HRADCZANY - to dzielnica Pragi rozkładająca się na wzgórzu nad zakolem rzeki Wełtawy. Miejsce pierwszego nowożytnego osadnictwa w Pradze, związanego z istnieniem dworu książęcego, później królewskiego i cesarskiego. Charakterystyczną dominantą tego wzgórza jest Katedra Praska oraz gigantyczny kompleks zamkowy.
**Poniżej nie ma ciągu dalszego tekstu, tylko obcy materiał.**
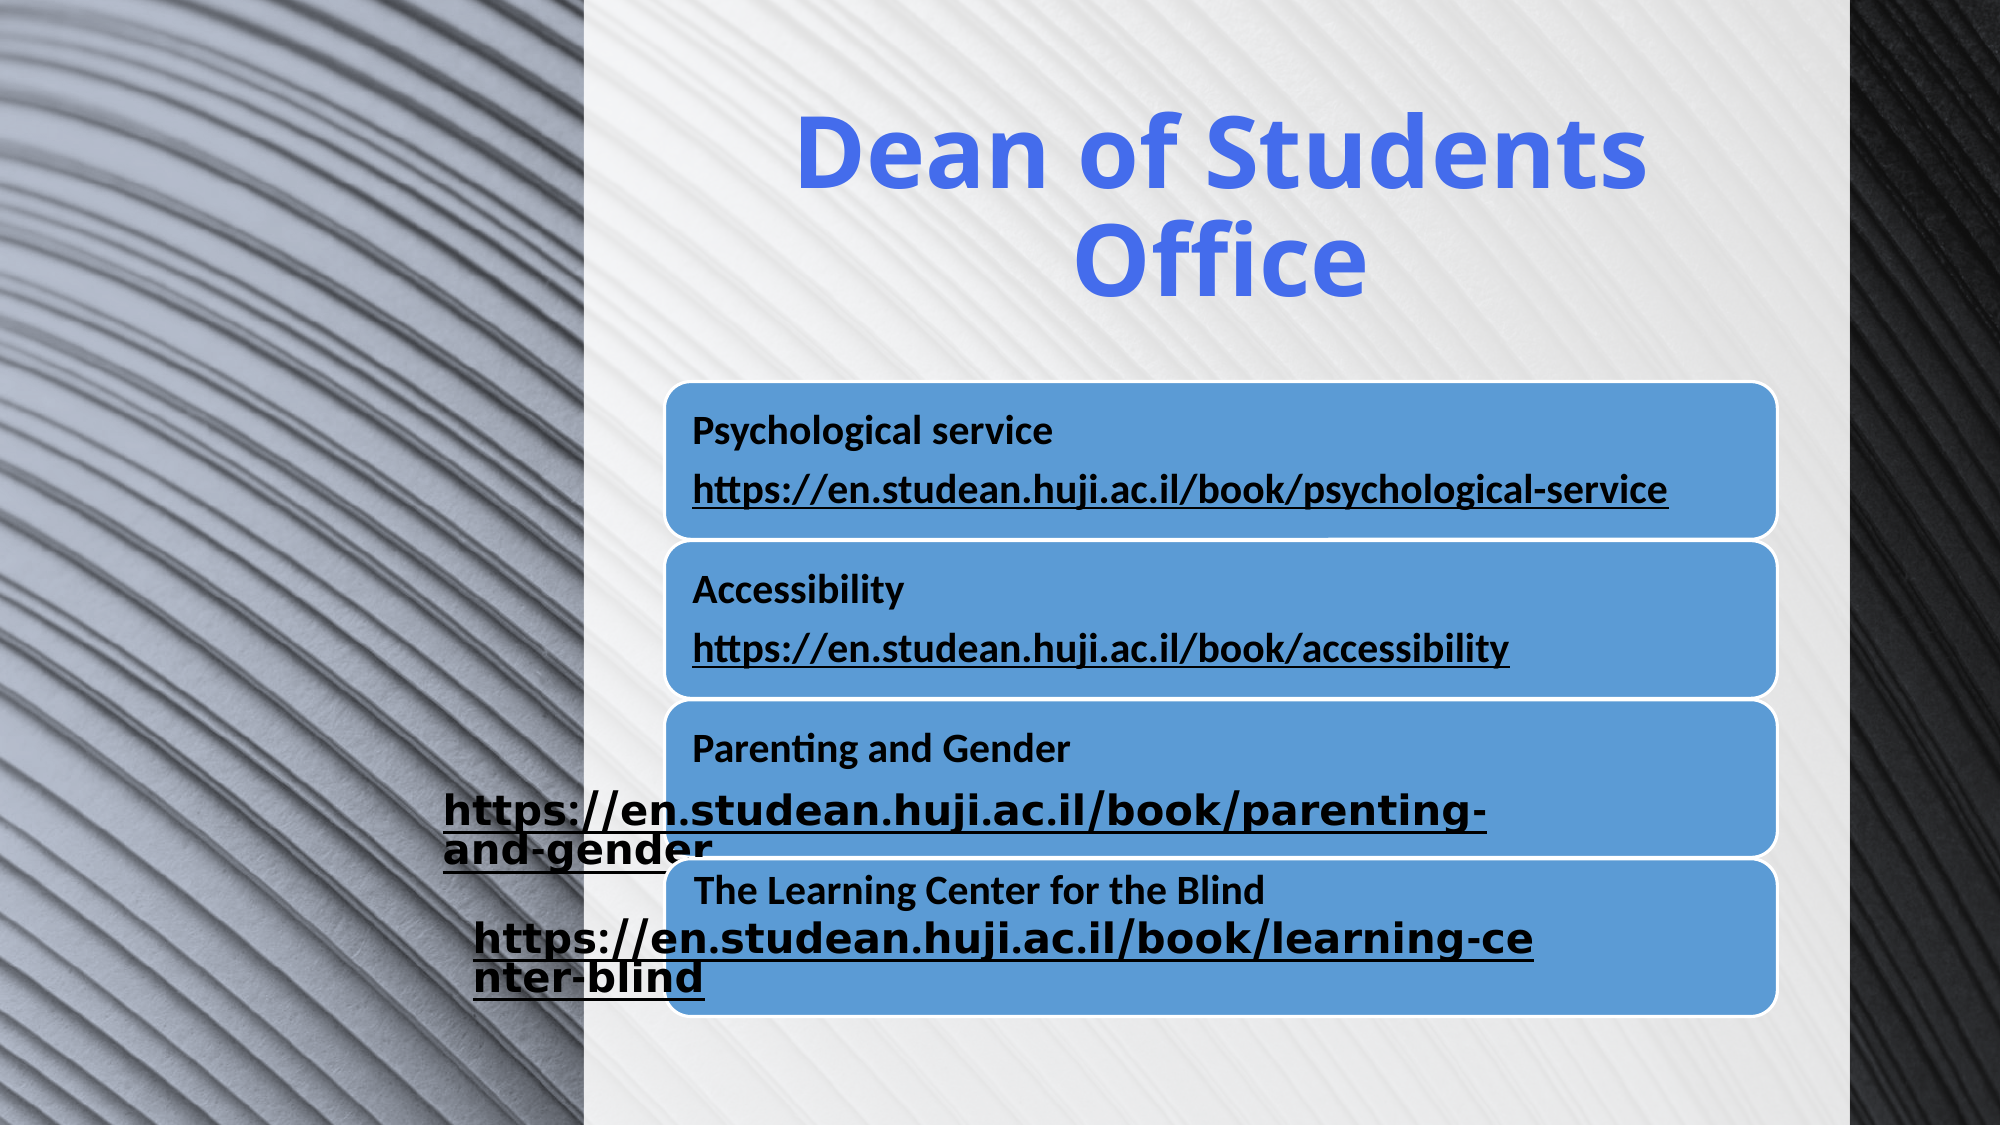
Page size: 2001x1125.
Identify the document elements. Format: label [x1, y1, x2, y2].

picture [0, 0, 2000, 1125]
list [664, 381, 1778, 1017]
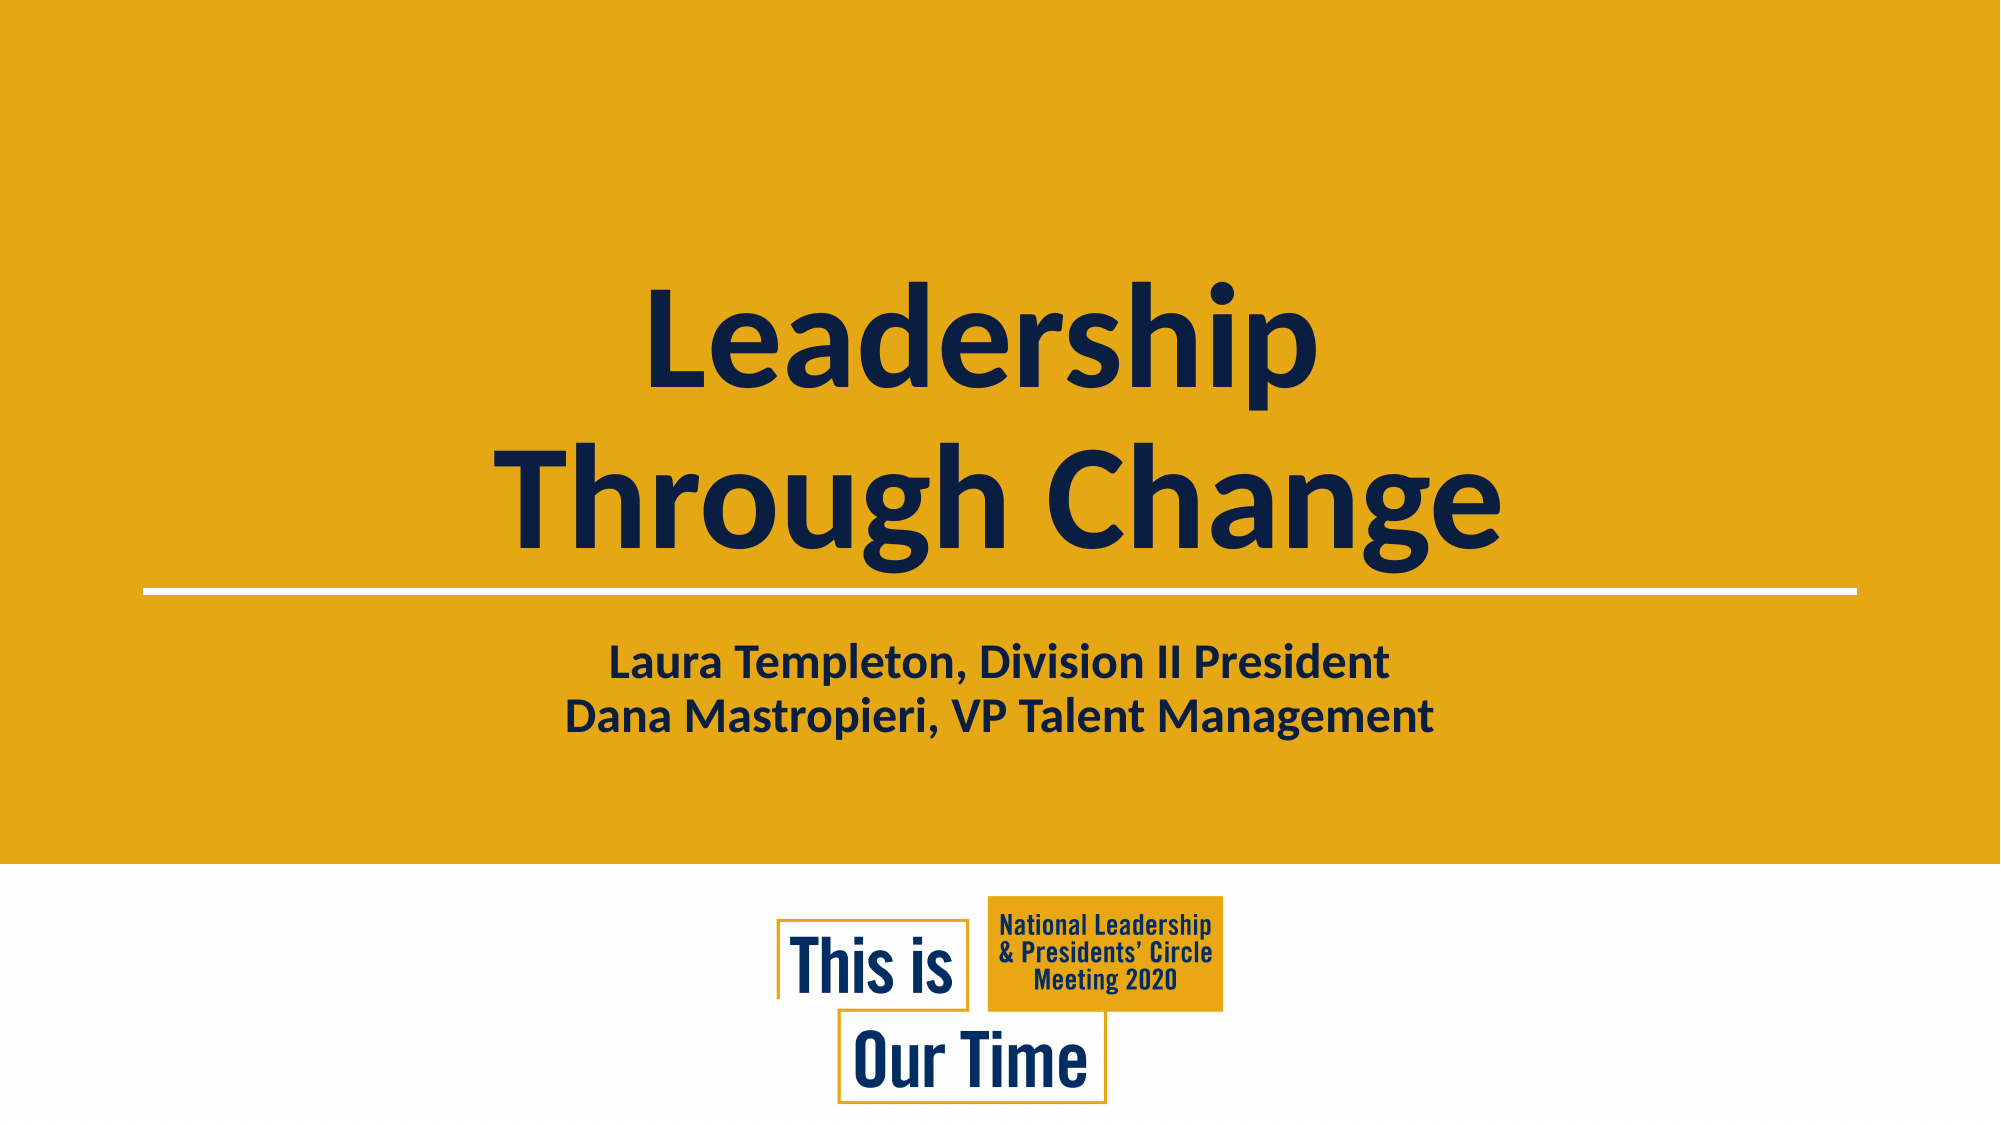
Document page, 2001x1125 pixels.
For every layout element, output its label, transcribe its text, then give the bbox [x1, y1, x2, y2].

title Leadership Through Change [140, 247, 1860, 592]
picture [0, 0, 2001, 1125]
subtitle Laura Templeton, Division II President Dana Mastropieri, VP Talent Management [249, 628, 1750, 846]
Będąc na Praskim Hradzie i w jego najbliższej okolicy, ogólnie nazywanej Hradczanami warto zwiedzić następujące obiekty: W ramach Zamku Praskiego warto obejrzeć: Katedrę św. Wita, św. Wacława i św. Adalberta, Bazylikę św. Jerzego. Złota Uliczkę,Kaplicę św. Krzyża


Złota uliczka, której pod zadnym pozorem niemozna pominać ; )

a na niej HAND MADE czyli coś co tygryski lubia najbardziej ;D i nawet taka fanka masowej produkji jak moja siostra ( lowe ) była zachwycona, wszystko macała i wykupiła sporą część sklepu!

i to na tyle ;) Było cudnie, kiedyś tam napewno wróce ale już z Panem Mężem, który do tej pory się na mnie poćka,że pojechłam bez niego.